Friday, March 20, 2009

The Weekly Alternative - The Mothman Prophecies

This weekend Nicolas Cage is once again doing what he doesn't do best -- save the world. I'm sure I'm not the only one who wishes Cage would put his superhero, action star dreams to sleep, permanently. Remember Adaptation? Man, that was a good one -- played to his strengths. So I'm tempted to recommend some forgotten Cage movie like Vampire's Kiss or Bringing Out the Dead. But I'll stick to the themes of Cage's newest would-be blockbuster, Knowing, and recommend a movie dealing with paranormal warnings that is surely far more creepy than Knowing and based on a true story to boot.

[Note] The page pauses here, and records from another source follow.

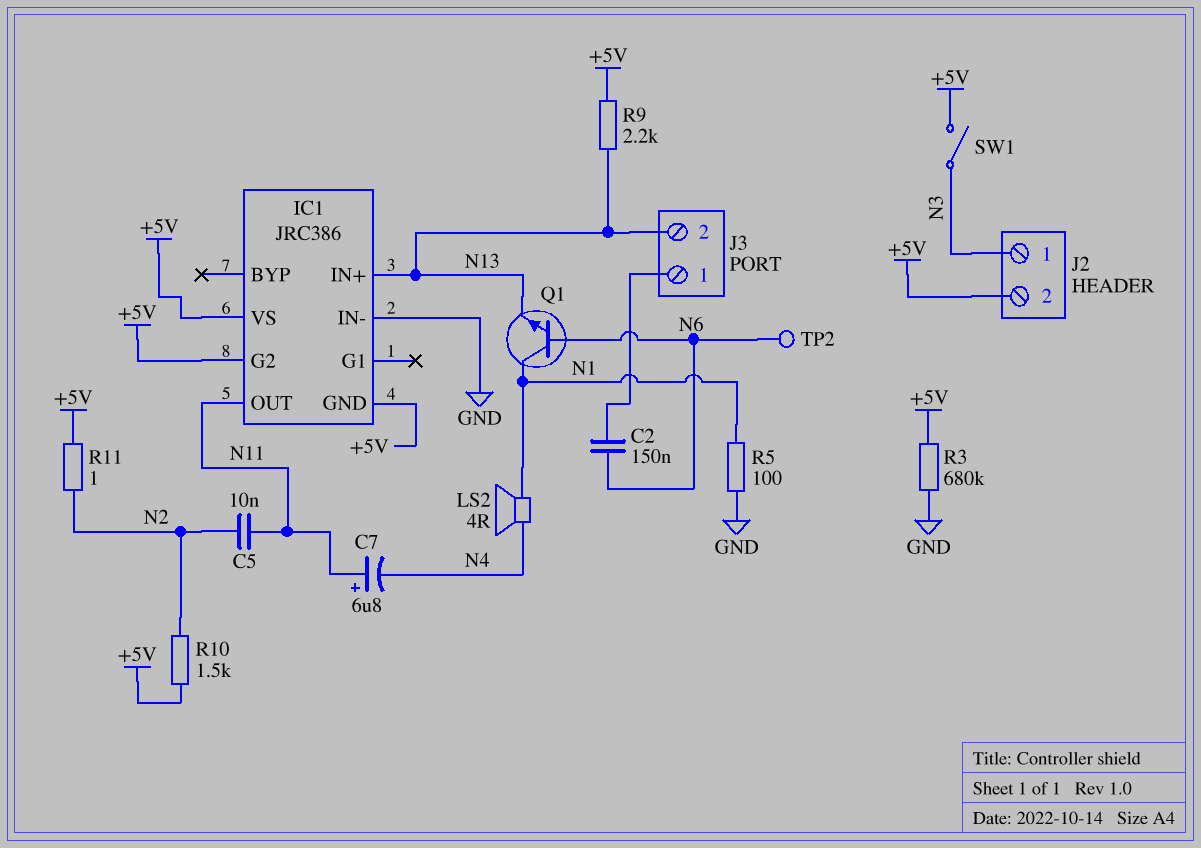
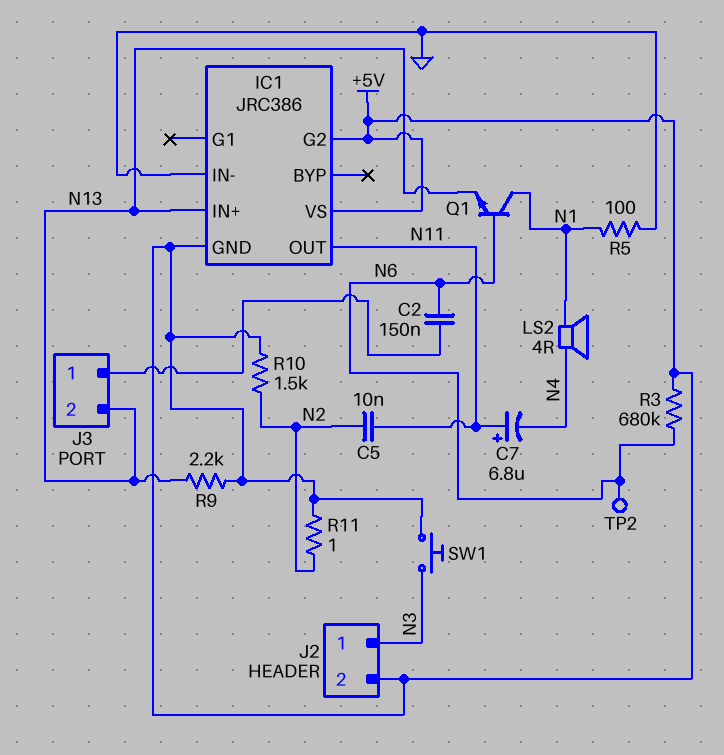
R3: 680k (+5V, GND) -> 680k (+5V, N6)
SW1: switch (+5V, N3) -> button (+5V, N3)

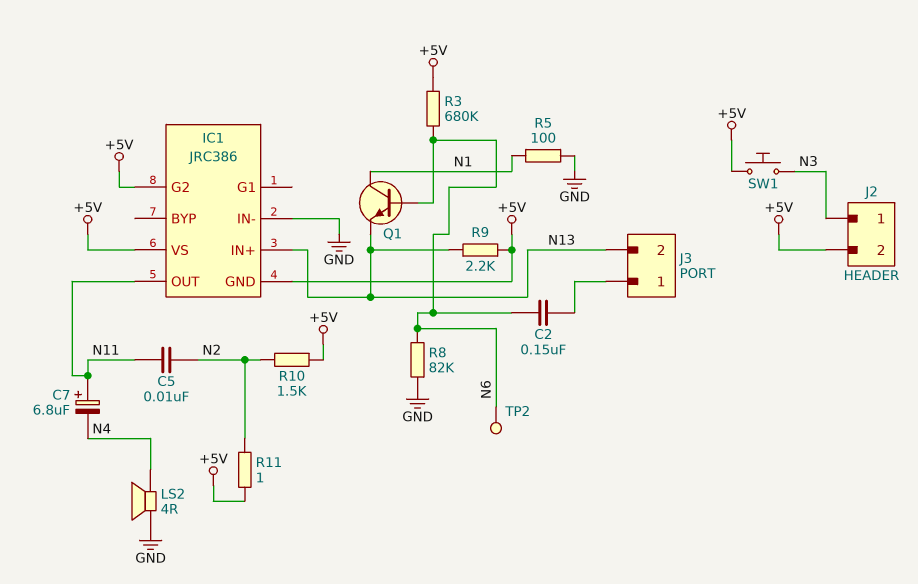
LS2: speaker 4R (N1, N4) -> speaker 4R (GND, N4)
R8: none -> 82k (GND, N6)

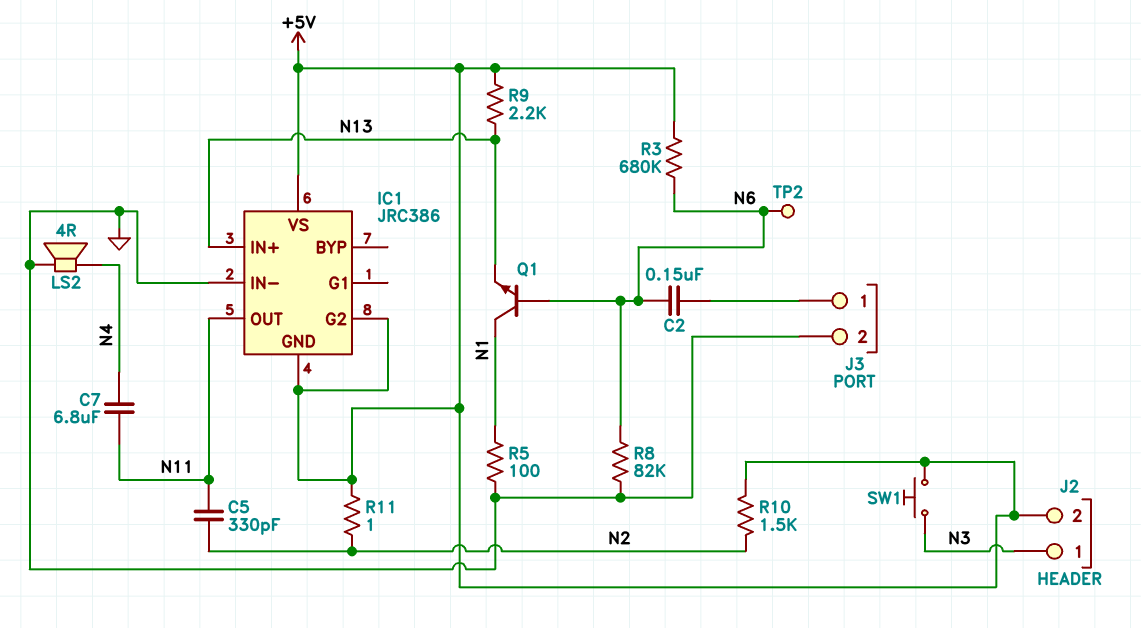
C5: 10nF (N2, N11) -> 330pF (N2, N11)
C7: 6.8uF (plus N11, minus N4) -> 6.8uF (N4, N11)
J3 pin 2: N13 -> GND

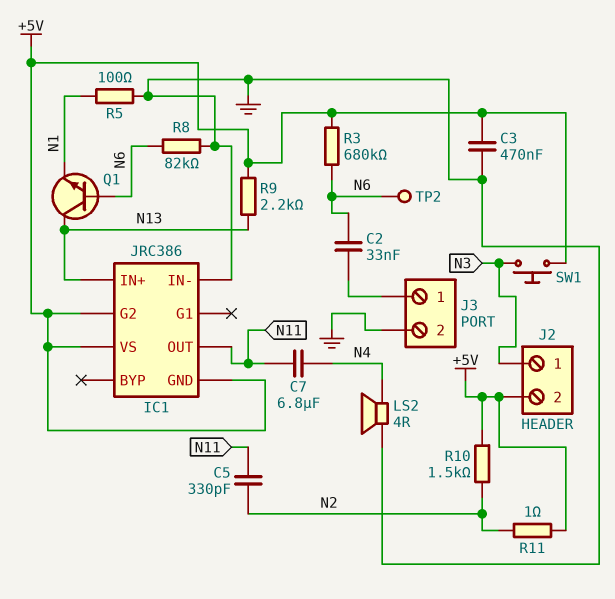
C2: 150nF (J3/1, N6) -> 33nF (J3/1, N6)
C3: none -> 470nF (+5V, GND)
Q1: NPN (B N6, C N1, E N13) -> NPN (B N6, C N13, E N1)

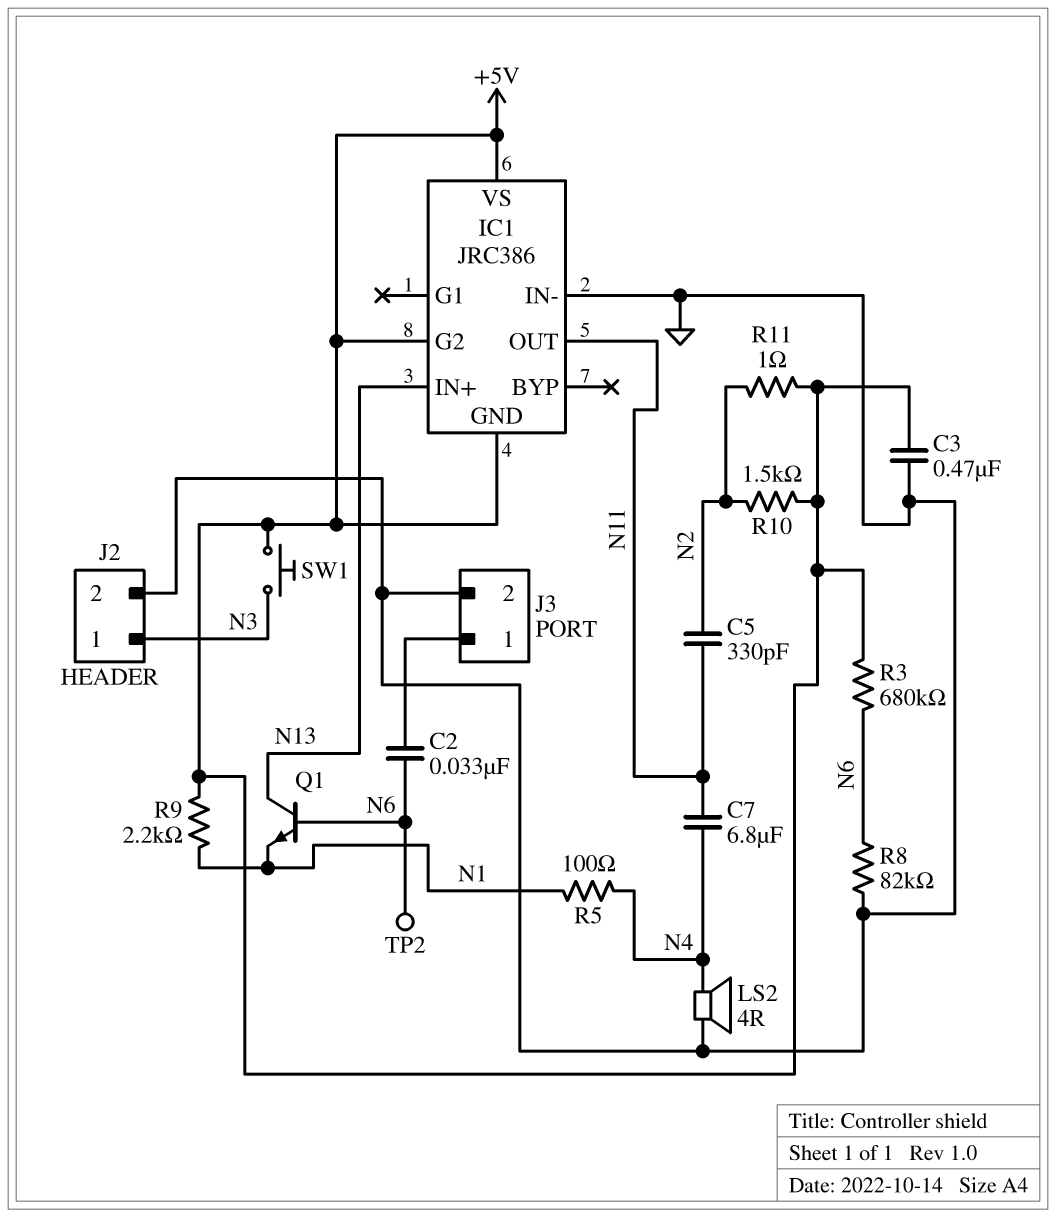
J2 pin 2: +5V -> GND
R5: 100 (GND, N1) -> 100 (N1, N4)
R9: 2.2k (+5V, N13) -> 2.2k (+5V, N1)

The Mothman is a rich subject, probably worthy of an even better movie than The Mothman Prophecies, Mark Pellington's 2002 movie featuring Richard Gere and Laura Linney. An adaptation of the book written on the strange events that occured around a couple around a town in West Virginia over the days leading up to the tragic collapse of a suspension bridge in 1967. The film has it's problems but they're mostly kept to the front end of the picture as it uses some less than inspired techinques to get the story moving. Richard Gere's wife dies after a car crash and he finds that she's been making some drawings of a mothman type character. A couple years later he's trying to drive to Richmond but instead he find himself mysteriously deposited in Point Pleasant, West Virginia -- the real town that experienced the mothman sitings and the bridge colapse. The film then takes palce in the days leading up to that bridge collapse and Gere and the town sherrif, played by Laura Linney, work as our Skully and Mulder as we start meeting with the other people who've had run-ins with the Mothman and tryt to crack the mystery.

While the film is clumsy getting itself going in the early on, once we're in Point Pleasant and we're actually dealing with the real events that occured prior to the bridge collapse, the movie becomes a subtle (for this kind of film) and eerie look at the possibility of actual harbingers of doom manifesting themselves. Gere and Linney certainly add some credibility to this story and one of the reasons why this movie has stuck with me is how well and respectfully it treats this material. This isn't turned into an excuse to wow audiences with some whiz-bang special effects. It keeps its focus on the story and the characters and to its benefit keeps everything in the realm of possibility -- at least in a Fortean sense.

For fans of all things Fortean, this film can be looked at with some frustration as a bit of a wasted opertunity. There have been very few films made that deal with high profile paranormal events in any kind of satisfying way for those of us who enjoy pondering the posibilities of such things. Some of the more fascinating aspects of the Mothman story get bogged down in the Richard Gere character's back story and the end result can lead to more head scratching than to any sense of discovery. But it does get the fundamentals right. You come away with the great sense of dread that permeates every frame and if you do leave scratching your head, wondering what the Mothman is all about, like I did, and start researching the subject, is a testament to its effectiveness. Asside from some of the storytelling mess, Mark Pellington does a great job with the material. The elemental creepiness of the Mothman and the conspiracy at large in this film is handled with a realness that could easily have been turned into something like, oh I don't know, some sort of Nicolas Cage vehicle. So if you're in the mood for some real Knowing, I would recommend taking a look at how it might have went down 40 years ago in West Virginia and watch The Mothman Prophecies. But if you just want to see 'spolsions and more futile attempts at keeping a hairline under control, well then you could probably do worse than Knowing. Hell, it looks a whole lot better than that Bangok Dangerous mess.